=== Reading text ===
Start of Block

# Tivo desktop not showing up in my now playing list



## Enrique (May 15, 2006)

I just upgraded to 2.6 and Tivo desktop is not showing up in my now playing list, I rebooted both the Tivo and my computer but no go.


Can someone help me?

As a side note:I do have Pytivo installed and it shows up.


----------



## Dan203 (Apr 17, 2000)

Try resetting your MAK.

Also right click the TiVo Server icon in the tray and click Properties. Then check the Access Control tab to be sure your TiVos are all authorized to access the PC. Also check the network adapter at the bottom of the Configuration tab and make sure it's set to use the proper network adapter. (only applies if your PC has two network adapters)

Dan


----------



## Enrique (May 15, 2006)

Dan203 said:


> Try resetting your MAK.
> 
> Also right click the TiVo Server icon in the tray and click Properties. Then check the Access Control tab to be sure your TiVos are all authorized to access the PC. Also check the network adapter at the bottom of the Configuration tab and make sure it's set to use the proper network adapter. (only applies if your PC has two network adapters)

End of Block

=== Assignment 1 ===
Extract the rows from the line containing "Uit cijfers van" through the last line of the rows, both ends included, and reproduce them with no changes.
The forum thread and the rows have no connection to each other.

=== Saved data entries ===
Start of Block

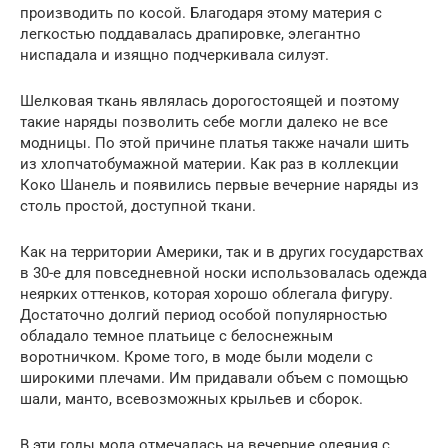
производить по косой. Благодаря этому материя с
легкостью поддавалась драпировке, элегантно
ниспадала и изящно подчеркивала силуэт.
Шелковая ткань являлась дорогостоящей и поэтому
такие наряды позволить себе могли далеко не все
модницы. По этой причине платья также начали шить
из хлопчатобумажной материи. Как раз в коллекции
Коко Шанель и появились первые вечерние наряды из
столь простой, доступной ткани.
Как на территории Америки, так и в других государствах
в 30-е для повседневной носки использовалась одежда
неярких оттенков, которая хорошо облегала фигуру.
Достаточно долгий период особой популярностью
обладало темное платьице с белоснежным
воротничком. Кроме того, в моде были модели с
широкими плечами. Им придавали объем с помощью
шали, манто, всевозможных крыльев и сборок.
В эти годы мода отмечалась на вечерние одеяния с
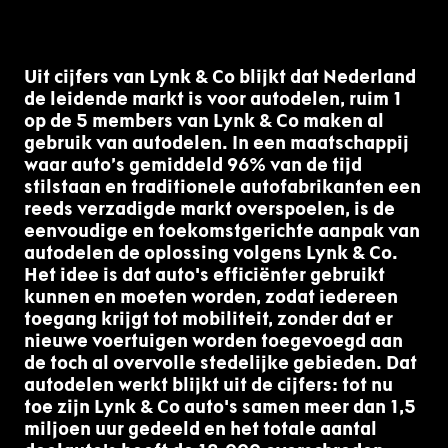
Uit cijfers van Lynk & Co blijkt dat Nederland
de leidende markt is voor autodelen, ruim 1
op de 5 members van Lynk & Co maken al
gebruik van autodelen. In een maatschappij
waar auto’s gemiddeld 96% van de tijd
stilstaan en traditionele autofabrikanten een
reeds verzadigde markt overspoelen, is de
eenvoudige en toekomstgerichte aanpak van
autodelen de oplossing volgens Lynk & Co.
Het idee is dat auto's efficiënter gebruikt
kunnen en moeten worden, zodat iedereen
toegang krijgt tot mobiliteit, zonder dat er
nieuwe voertuigen worden toegevoegd aan
de toch al overvolle stedelijke gebieden. Dat
autodelen werkt blijkt uit de cijfers: tot nu
toe zijn Lynk & Co auto's samen meer dan 1,5
miljoen uur gedeeld en het totale aantal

End of Block

=== Assignment 2 ===
Answer these questions about the TiVo Desktop thread.
(a) Which version did Enrique upgrade to?
(b) Which tab should be checked to confirm that the TiVos are authorized to access the PC?
(c) What program does Enrique have installed that does appear in the list?

=== Your solution 1 ===
Uit cijfers van Lynk & Co blijkt dat Nederland
de leidende markt is voor autodelen, ruim 1
op de 5 members van Lynk & Co maken al
gebruik van autodelen. In een maatschappij
waar auto’s gemiddeld 96% van de tijd
stilstaan en traditionele autofabrikanten een
reeds verzadigde markt overspoelen, is de
eenvoudige en toekomstgerichte aanpak van
autodelen de oplossing volgens Lynk & Co.
Het idee is dat auto's efficiënter gebruikt
kunnen en moeten worden, zodat iedereen
toegang krijgt tot mobiliteit, zonder dat er
nieuwe voertuigen worden toegevoegd aan
de toch al overvolle stedelijke gebieden. Dat
autodelen werkt blijkt uit de cijfers: tot nu
toe zijn Lynk & Co auto's samen meer dan 1,5
miljoen uur gedeeld en het totale aantal

=== Your solution 2 ===
(a) 2.6
(b) The Access Control tab
(c) Pytivo